Lastly I started with Coastal Forces, commencing with S-26, S-27, S-28 and S-29, German Schnellboot. The boats where cleaned up, machine guns attached to the rear and then added to bases. Bases have had some sea effects added using Woodland Scenics Flex Paste. Painting these will be covered in a later post.
Yep. Back into the groove – too many projects, not enough time (and damn, I super glued my fingers so have no fingerprints. It will be challenging using the bio-metric door locks at the office tomorrow!)
Friend Anthony from Singapore has been experimenting with 3D printing. After a couple of false starts he has learned the ILAR* principle. ILAR was necessary because 15mm, 6mm and 28mm are sizes, not scales. Buildings need scales.
Anthony has it right now and has released the 3D printing plans for La Haye Sainte via a Kickstarter. He notes that:
La Haye Sainte is a complete set of 3D printable .STL files that will allow you to print and assemble a model of the farm at the centre of battlefield at Waterloo.

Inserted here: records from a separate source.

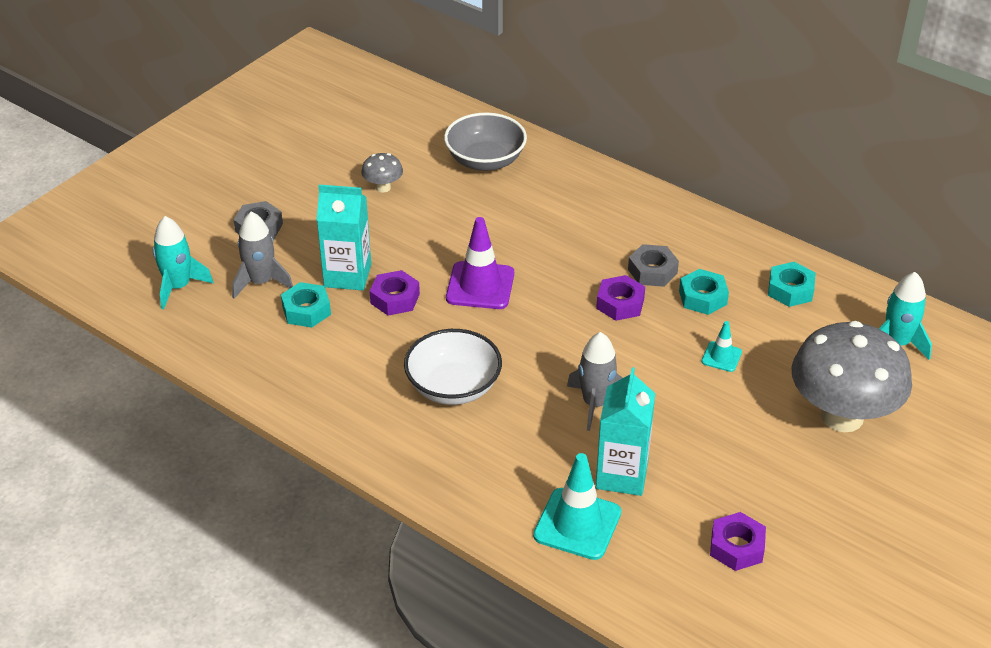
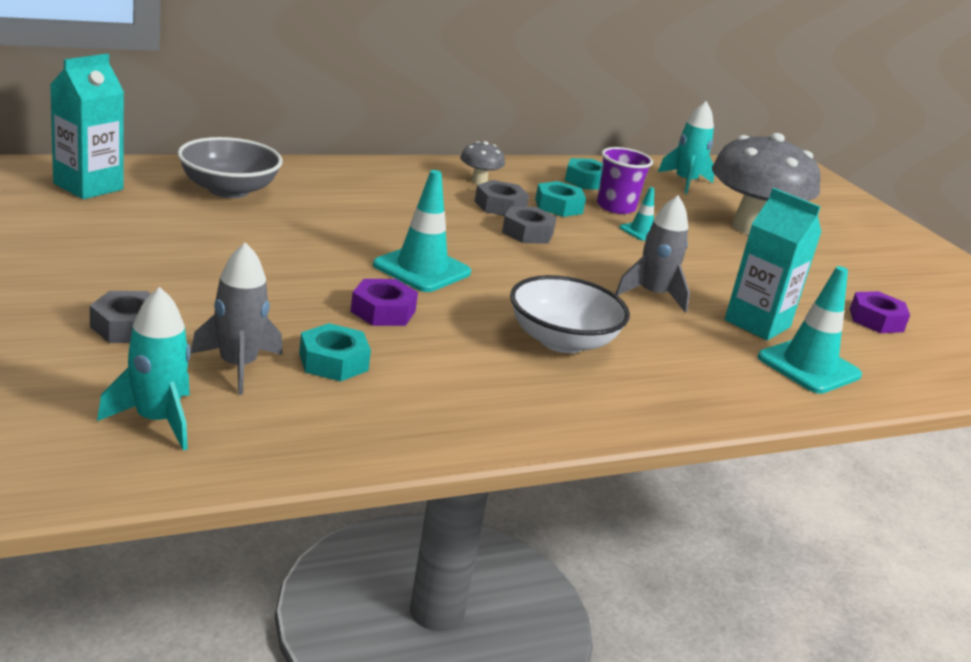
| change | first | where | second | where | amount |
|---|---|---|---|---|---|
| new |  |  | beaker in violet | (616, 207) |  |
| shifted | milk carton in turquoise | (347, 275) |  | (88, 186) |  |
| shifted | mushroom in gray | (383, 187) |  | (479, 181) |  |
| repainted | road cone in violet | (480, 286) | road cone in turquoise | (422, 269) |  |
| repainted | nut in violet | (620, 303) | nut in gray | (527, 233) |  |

Using contemporary sketches, watercolours and accounts as the basis, (rather than the current state of the farm), the files will include everything you need to print the complete farm buildings, as they were on Sunday 18th July, 1815, and simulate the fire damage to barn that occurred throughout the battle. Where conjecture and/or doubt remains the files will come in several configurations to allow a variety of solutions, and for each wargamer to decide how they want the farm represented.

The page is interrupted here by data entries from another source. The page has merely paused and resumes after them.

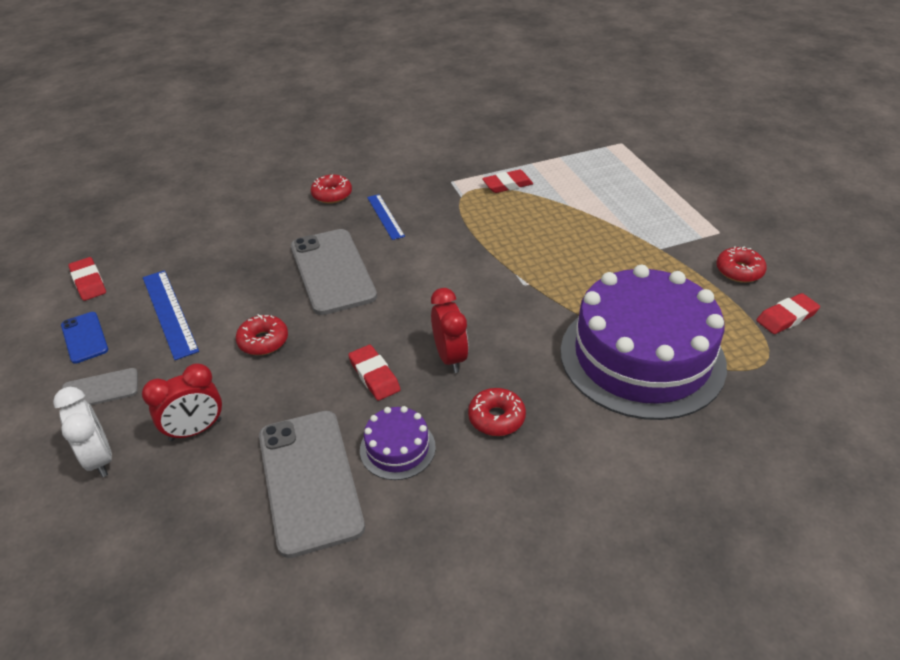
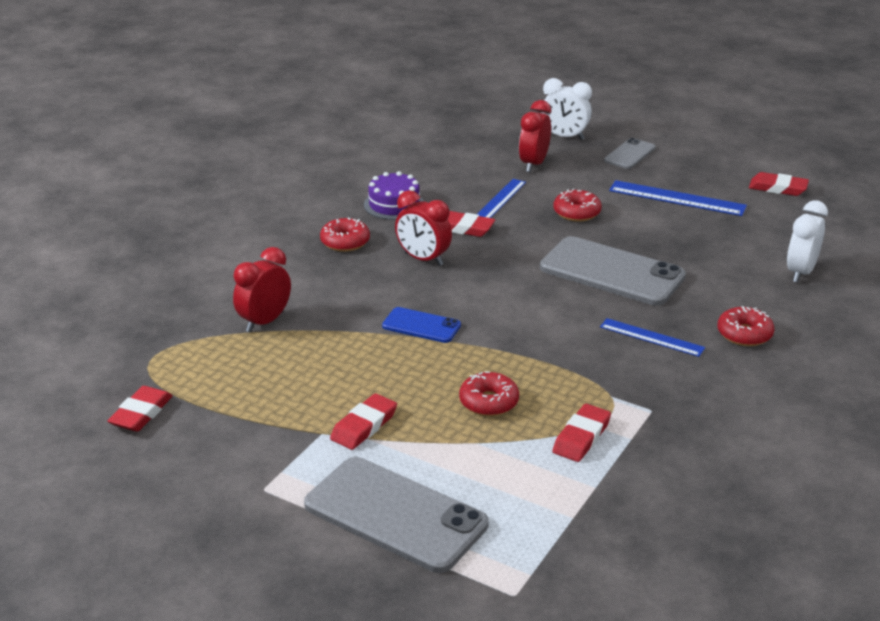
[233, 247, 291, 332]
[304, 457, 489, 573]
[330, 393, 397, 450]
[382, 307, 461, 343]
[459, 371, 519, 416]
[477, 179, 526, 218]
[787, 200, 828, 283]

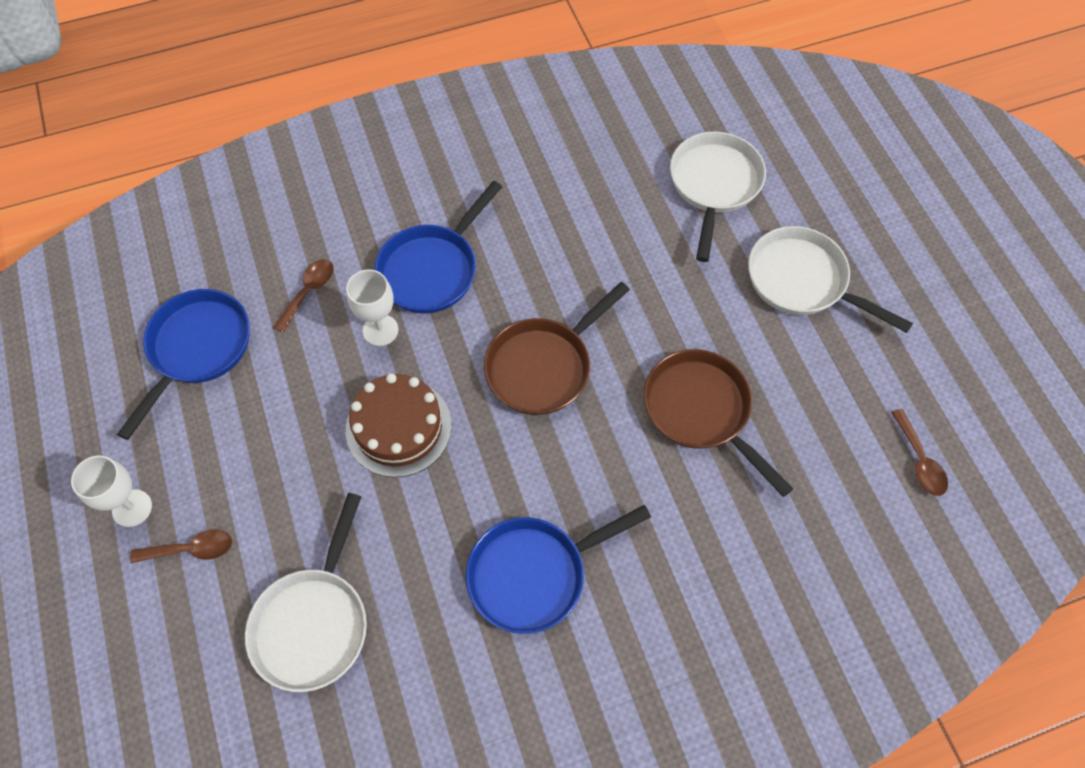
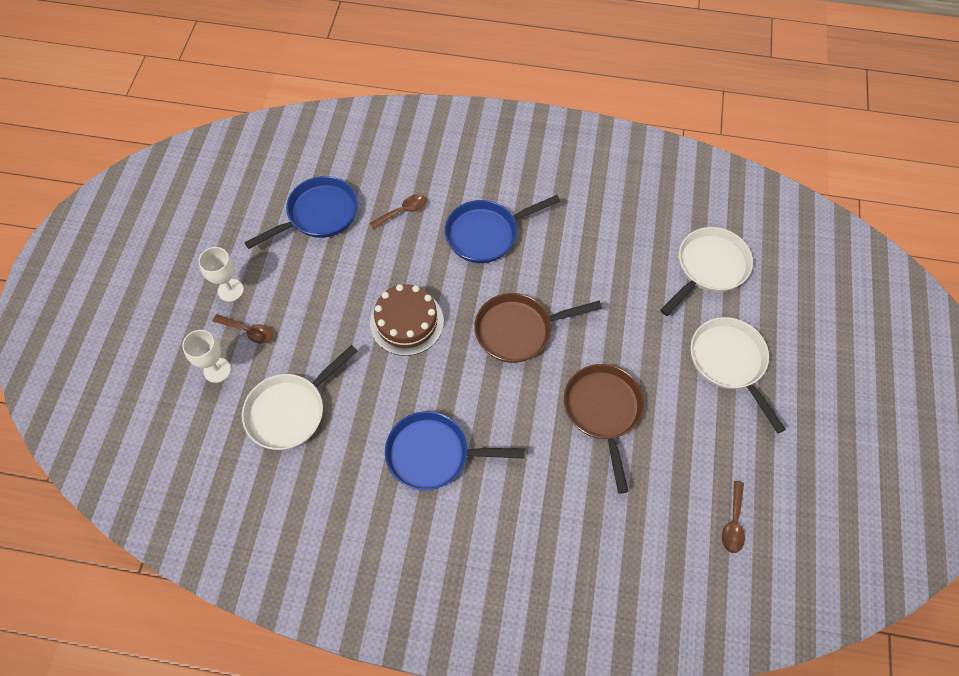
[182, 330, 231, 383]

The basic farm will look like this:
Each of the larger farm buildings (Barn, Stables and Main House) will be made with removable roof sections. Since 3D models are scalable, you can print the model to the limits of your printer, though the files will be delivered optimised for 15mm as shown below. Anthony is a wargamer and has worked hard to make the models both accurate and usable, so the final farm will be table and figure friendly, which means no broken bayonets if you put models “inside” the buildings. All pledge backers will receive a link to his research and the conclusions he made from that research when he created the 3D Models, icluding compromises he had to make to ensure the models remained usable and, perhaps more importantly, printable.
I have seen the model and it is indeed a fine piece that will look the business on the tabletop when printed and painted.
Head on over to Kickstarter – la Haye Sainte 3D Printable Terrain for Waterloo. I can thoroughly recommend this.
* ILAR – It Looks About Right – a naval principle from the 20th century.